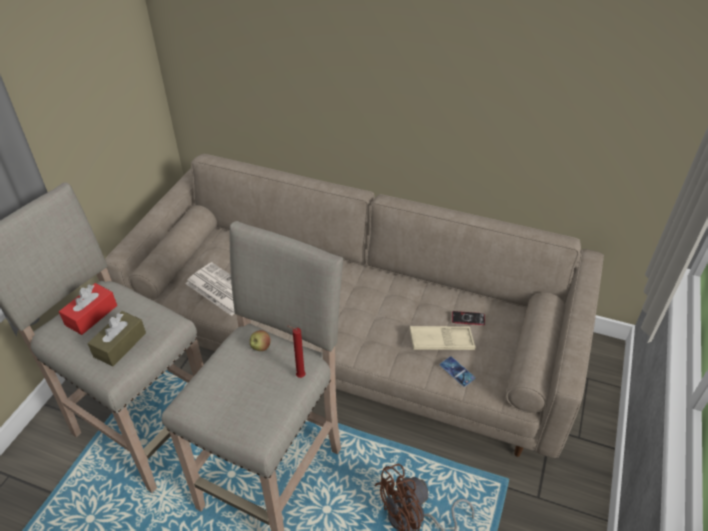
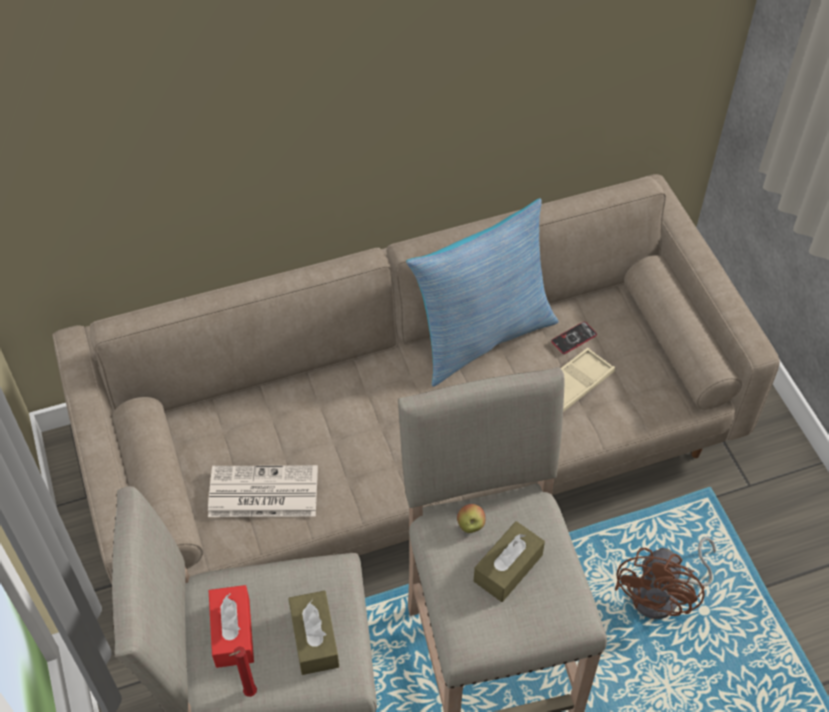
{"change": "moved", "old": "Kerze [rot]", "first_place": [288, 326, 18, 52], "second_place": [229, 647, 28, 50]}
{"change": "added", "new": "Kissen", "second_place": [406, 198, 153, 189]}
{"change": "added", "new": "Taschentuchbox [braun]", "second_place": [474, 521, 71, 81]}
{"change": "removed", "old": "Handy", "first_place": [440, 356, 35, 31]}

* * *

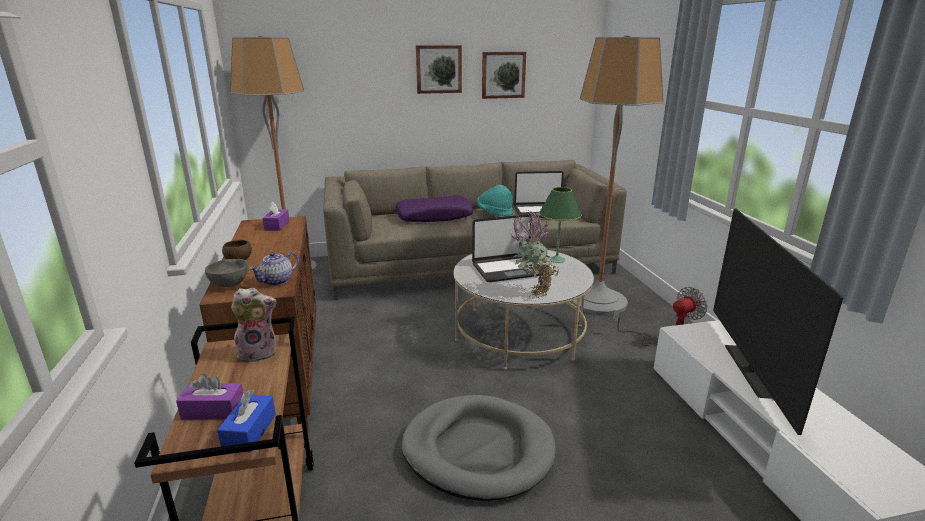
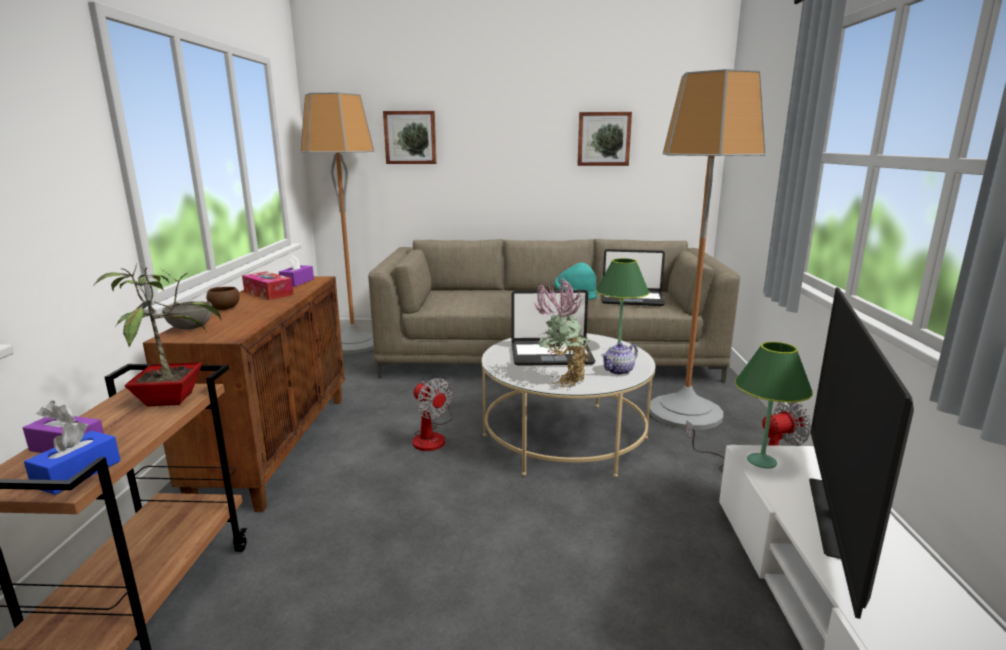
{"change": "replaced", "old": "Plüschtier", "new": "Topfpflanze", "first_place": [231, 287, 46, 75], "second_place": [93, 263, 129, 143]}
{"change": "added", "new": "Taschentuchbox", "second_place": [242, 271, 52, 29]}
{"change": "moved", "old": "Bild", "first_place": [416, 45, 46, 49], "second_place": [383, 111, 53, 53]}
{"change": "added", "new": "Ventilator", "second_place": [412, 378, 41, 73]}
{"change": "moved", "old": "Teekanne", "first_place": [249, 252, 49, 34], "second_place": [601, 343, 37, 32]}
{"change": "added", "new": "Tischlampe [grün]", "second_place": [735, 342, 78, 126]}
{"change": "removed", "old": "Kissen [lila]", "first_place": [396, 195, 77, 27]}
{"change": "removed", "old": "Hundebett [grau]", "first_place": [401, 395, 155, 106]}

* **HOW TO COMPLETE THIS TASK**
If a line above holds the word "Taschentuchbox", copy it.

* **EXERCISE RESULT**
{"change": "added", "new": "Taschentuchbox [braun]", "second_place": [474, 521, 71, 81]}
{"change": "added", "new": "Taschentuchbox", "second_place": [242, 271, 52, 29]}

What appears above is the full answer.